- Working data:
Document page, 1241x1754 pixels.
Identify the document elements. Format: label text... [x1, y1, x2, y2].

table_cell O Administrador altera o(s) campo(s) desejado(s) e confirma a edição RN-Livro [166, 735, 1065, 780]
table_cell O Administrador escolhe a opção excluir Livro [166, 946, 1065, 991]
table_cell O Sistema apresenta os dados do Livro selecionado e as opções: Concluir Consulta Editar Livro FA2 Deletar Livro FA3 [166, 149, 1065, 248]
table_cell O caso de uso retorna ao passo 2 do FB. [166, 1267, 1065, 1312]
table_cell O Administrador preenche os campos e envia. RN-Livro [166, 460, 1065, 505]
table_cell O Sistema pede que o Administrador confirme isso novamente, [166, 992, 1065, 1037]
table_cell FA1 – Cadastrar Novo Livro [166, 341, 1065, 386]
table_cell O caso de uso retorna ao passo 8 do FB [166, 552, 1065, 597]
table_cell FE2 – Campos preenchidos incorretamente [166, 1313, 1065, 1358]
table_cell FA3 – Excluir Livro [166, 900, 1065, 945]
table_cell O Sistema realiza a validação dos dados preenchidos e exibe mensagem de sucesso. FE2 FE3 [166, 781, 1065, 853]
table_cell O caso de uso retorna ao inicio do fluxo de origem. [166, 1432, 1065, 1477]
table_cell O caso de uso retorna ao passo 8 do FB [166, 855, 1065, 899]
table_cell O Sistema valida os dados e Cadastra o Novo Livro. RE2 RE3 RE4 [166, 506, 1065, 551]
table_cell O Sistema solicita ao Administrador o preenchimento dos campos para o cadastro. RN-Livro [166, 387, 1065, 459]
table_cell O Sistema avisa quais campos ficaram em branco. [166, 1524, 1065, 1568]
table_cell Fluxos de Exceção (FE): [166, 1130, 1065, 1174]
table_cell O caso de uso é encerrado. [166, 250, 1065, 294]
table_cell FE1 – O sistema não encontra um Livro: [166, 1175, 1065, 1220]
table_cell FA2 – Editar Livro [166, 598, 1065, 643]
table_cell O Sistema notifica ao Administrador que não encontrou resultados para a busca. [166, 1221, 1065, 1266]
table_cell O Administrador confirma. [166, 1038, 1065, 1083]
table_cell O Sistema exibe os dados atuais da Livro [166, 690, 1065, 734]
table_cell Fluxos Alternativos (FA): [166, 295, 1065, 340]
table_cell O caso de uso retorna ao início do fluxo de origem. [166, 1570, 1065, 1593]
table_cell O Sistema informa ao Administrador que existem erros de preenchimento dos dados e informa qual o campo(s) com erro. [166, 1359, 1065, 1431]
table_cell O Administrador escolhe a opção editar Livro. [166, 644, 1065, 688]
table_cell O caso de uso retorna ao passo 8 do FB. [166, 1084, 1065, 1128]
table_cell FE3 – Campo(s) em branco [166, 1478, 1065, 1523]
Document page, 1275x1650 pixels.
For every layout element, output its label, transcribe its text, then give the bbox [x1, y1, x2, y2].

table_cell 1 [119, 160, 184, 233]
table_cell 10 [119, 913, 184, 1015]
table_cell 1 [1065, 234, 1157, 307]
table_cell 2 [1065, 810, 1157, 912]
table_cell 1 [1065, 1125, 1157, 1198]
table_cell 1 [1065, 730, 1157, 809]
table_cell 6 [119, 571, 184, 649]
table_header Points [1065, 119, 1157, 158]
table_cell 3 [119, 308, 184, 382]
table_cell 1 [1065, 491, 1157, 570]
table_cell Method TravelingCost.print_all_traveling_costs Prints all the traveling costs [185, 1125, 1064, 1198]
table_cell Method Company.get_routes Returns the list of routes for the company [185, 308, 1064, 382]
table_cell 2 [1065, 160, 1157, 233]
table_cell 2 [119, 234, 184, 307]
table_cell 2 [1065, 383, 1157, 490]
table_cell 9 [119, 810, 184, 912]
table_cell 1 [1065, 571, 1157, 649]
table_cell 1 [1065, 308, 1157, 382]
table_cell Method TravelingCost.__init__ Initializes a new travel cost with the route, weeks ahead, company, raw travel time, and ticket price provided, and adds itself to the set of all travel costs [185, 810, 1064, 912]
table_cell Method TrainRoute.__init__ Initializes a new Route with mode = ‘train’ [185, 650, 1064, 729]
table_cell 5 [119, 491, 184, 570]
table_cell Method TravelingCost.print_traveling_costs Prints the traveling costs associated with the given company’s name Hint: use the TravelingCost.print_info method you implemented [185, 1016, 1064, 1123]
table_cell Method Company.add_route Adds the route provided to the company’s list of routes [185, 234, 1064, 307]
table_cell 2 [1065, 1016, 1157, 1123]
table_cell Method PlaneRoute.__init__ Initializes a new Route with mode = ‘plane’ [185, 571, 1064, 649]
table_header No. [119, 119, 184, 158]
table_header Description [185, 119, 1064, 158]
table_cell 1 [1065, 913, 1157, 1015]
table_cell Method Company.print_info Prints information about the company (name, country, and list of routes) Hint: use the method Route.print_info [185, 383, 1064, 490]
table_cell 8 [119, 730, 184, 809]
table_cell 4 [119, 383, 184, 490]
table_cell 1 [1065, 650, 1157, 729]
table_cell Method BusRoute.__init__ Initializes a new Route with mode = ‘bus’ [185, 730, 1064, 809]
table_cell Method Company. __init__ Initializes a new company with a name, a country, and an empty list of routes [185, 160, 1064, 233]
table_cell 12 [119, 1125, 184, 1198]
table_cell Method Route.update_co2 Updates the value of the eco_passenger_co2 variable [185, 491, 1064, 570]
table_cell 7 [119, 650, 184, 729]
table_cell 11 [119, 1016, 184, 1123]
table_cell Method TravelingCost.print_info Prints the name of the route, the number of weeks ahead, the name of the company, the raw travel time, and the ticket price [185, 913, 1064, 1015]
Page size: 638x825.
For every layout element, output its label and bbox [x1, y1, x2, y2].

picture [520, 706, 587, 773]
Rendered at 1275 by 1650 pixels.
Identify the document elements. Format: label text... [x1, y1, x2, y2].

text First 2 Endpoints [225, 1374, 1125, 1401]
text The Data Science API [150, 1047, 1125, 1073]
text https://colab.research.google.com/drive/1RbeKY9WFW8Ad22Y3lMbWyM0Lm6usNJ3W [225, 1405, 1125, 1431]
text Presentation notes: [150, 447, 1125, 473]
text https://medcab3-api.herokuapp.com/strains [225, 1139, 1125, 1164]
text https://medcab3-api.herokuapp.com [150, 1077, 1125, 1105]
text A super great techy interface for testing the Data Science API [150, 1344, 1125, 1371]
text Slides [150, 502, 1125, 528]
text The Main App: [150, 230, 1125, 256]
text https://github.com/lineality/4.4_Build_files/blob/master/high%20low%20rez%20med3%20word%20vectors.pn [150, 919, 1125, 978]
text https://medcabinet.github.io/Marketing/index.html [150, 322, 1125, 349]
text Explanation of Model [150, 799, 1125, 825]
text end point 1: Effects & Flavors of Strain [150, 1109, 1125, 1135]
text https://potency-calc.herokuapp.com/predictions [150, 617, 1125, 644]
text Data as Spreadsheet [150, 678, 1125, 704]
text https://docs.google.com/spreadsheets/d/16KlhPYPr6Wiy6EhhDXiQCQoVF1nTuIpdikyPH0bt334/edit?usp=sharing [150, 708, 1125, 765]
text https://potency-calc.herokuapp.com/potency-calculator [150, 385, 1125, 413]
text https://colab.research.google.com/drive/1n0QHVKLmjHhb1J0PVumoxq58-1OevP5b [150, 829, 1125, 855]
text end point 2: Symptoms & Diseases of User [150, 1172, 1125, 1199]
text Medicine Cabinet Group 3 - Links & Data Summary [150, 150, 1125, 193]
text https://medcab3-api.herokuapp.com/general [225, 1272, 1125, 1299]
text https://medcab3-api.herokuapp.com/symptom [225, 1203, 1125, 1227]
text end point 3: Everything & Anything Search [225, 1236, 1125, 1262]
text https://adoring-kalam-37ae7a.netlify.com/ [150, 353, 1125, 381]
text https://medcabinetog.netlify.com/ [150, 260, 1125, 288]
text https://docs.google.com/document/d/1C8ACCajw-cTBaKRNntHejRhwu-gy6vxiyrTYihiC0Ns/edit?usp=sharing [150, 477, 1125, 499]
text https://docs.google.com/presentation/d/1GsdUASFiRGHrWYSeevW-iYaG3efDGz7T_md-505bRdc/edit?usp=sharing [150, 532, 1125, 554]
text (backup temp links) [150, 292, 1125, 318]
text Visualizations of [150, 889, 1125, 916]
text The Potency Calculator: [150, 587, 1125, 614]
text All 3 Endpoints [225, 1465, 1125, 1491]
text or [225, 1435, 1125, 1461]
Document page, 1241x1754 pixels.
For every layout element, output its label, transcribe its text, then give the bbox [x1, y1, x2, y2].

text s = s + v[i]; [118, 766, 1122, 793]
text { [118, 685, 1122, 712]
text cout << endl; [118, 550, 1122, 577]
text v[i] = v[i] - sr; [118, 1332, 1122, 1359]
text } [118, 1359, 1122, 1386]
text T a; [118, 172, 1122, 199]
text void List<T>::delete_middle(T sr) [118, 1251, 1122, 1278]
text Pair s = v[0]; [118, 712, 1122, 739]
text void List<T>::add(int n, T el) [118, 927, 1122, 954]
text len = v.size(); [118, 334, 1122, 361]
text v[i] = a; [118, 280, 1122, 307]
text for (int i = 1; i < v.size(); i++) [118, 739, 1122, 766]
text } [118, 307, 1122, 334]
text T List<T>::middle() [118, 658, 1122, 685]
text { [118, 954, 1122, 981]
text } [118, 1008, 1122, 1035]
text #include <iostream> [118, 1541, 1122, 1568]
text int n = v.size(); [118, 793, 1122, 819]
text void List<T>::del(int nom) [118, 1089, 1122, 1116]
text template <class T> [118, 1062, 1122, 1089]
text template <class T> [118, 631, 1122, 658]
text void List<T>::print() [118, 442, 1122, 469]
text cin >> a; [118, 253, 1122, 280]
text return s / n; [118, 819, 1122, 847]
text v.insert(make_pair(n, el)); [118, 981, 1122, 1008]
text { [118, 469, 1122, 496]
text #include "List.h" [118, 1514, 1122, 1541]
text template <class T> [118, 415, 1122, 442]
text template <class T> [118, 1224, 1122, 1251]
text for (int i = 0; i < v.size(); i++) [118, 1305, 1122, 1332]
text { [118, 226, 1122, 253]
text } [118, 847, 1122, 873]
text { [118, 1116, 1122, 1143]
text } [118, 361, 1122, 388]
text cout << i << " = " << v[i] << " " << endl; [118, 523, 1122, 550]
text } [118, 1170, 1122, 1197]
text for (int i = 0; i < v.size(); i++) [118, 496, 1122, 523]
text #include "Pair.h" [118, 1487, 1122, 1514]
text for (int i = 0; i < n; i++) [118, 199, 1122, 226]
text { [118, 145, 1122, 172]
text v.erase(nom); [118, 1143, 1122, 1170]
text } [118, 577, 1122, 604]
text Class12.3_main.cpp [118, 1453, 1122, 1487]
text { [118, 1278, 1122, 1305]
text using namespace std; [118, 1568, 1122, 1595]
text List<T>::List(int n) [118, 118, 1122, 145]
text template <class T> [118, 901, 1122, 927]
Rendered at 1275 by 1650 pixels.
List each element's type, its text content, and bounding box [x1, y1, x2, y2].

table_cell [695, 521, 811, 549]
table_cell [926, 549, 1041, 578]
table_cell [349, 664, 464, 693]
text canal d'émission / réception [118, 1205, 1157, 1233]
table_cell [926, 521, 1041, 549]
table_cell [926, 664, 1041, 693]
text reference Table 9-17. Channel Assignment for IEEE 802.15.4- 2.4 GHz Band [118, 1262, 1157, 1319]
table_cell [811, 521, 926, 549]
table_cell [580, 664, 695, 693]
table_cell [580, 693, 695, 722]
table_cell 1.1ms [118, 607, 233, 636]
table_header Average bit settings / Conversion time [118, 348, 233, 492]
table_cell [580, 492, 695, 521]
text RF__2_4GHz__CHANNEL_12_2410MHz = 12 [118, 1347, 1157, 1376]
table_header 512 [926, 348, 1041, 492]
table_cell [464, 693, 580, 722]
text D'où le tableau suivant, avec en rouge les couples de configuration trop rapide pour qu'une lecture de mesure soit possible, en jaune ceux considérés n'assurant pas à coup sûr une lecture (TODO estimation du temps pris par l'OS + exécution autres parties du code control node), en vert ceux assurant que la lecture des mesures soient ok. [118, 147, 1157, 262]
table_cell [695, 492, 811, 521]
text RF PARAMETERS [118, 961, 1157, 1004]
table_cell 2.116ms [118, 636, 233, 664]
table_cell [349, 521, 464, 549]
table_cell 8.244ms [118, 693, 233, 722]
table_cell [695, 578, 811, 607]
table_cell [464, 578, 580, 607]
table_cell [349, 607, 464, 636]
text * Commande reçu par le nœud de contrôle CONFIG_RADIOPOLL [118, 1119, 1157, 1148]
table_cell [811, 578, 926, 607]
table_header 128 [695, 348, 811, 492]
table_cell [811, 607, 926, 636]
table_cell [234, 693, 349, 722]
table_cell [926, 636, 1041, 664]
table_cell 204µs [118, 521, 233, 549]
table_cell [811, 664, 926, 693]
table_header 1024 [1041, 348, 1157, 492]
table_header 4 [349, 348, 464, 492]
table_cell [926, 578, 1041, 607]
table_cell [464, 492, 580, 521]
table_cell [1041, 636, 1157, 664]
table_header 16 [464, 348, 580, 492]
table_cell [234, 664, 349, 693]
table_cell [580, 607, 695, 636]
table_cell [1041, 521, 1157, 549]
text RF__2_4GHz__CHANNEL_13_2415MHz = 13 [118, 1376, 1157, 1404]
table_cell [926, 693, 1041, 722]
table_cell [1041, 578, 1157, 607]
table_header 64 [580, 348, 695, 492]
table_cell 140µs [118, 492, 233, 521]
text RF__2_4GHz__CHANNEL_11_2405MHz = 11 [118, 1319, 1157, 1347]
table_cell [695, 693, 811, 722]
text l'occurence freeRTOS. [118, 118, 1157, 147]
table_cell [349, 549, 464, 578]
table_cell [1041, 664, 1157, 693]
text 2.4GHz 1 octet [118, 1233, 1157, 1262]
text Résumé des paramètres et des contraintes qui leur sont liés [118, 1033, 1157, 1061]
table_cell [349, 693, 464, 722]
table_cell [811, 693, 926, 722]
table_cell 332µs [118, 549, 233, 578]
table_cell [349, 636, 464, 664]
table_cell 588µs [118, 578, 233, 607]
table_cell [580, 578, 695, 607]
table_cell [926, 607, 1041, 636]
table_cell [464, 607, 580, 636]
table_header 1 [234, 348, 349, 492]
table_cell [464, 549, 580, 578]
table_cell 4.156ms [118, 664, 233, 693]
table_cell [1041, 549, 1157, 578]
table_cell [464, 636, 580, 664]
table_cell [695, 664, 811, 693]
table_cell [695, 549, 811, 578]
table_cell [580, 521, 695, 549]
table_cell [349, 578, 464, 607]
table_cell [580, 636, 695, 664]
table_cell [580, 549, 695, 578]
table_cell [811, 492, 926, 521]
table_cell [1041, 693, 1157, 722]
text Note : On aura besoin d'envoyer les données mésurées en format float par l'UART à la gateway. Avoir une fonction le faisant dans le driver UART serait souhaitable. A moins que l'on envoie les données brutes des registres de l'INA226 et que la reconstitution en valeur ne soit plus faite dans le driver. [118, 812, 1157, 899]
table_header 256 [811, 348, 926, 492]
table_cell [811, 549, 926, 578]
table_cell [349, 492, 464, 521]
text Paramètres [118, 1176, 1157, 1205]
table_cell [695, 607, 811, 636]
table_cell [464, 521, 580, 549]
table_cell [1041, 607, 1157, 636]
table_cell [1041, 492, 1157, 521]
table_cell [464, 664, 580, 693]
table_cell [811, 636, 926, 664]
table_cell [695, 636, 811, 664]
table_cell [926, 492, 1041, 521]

- Given exercise:
Reproduce the lines from the line with "table_cell [695, 521, 811, 549]" to the line with "table_cell [926, 693, 1041, 722]", substituting "column_header" for every "table_header" and leaving everything else as it is.

- Full response:
table_cell [695, 521, 811, 549]
table_cell [926, 549, 1041, 578]
table_cell [349, 664, 464, 693]
text canal d'émission / réception [118, 1205, 1157, 1233]
table_cell [926, 521, 1041, 549]
table_cell [926, 664, 1041, 693]
text reference Table 9-17. Channel Assignment for IEEE 802.15.4- 2.4 GHz Band [118, 1262, 1157, 1319]
table_cell [811, 521, 926, 549]
table_cell [580, 664, 695, 693]
table_cell [580, 693, 695, 722]
table_cell 1.1ms [118, 607, 233, 636]
column_header Average bit settings / Conversion time [118, 348, 233, 492]
table_cell [580, 492, 695, 521]
text RF__2_4GHz__CHANNEL_12_2410MHz = 12 [118, 1347, 1157, 1376]
column_header 512 [926, 348, 1041, 492]
table_cell [464, 693, 580, 722]
text D'où le tableau suivant, avec en rouge les couples de configuration trop rapide pour qu'une lecture de mesure soit possible, en jaune ceux considérés n'assurant pas à coup sûr une lecture (TODO estimation du temps pris par l'OS + exécution autres parties du code control node), en vert ceux assurant que la lecture des mesures soient ok. [118, 147, 1157, 262]
table_cell [695, 492, 811, 521]
text RF PARAMETERS [118, 961, 1157, 1004]
table_cell 2.116ms [118, 636, 233, 664]
table_cell [349, 521, 464, 549]
table_cell 8.244ms [118, 693, 233, 722]
table_cell [695, 578, 811, 607]
table_cell [464, 578, 580, 607]
table_cell [349, 607, 464, 636]
text * Commande reçu par le nœud de contrôle CONFIG_RADIOPOLL [118, 1119, 1157, 1148]
table_cell [811, 578, 926, 607]
column_header 128 [695, 348, 811, 492]
table_cell [811, 607, 926, 636]
table_cell [234, 693, 349, 722]
table_cell [926, 636, 1041, 664]
table_cell 204µs [118, 521, 233, 549]
table_cell [811, 664, 926, 693]
column_header 1024 [1041, 348, 1157, 492]
column_header 4 [349, 348, 464, 492]
table_cell [926, 578, 1041, 607]
table_cell [464, 492, 580, 521]
table_cell [1041, 636, 1157, 664]
column_header 16 [464, 348, 580, 492]
table_cell [234, 664, 349, 693]
table_cell [580, 607, 695, 636]
table_cell [1041, 521, 1157, 549]
text RF__2_4GHz__CHANNEL_13_2415MHz = 13 [118, 1376, 1157, 1404]
table_cell [926, 693, 1041, 722]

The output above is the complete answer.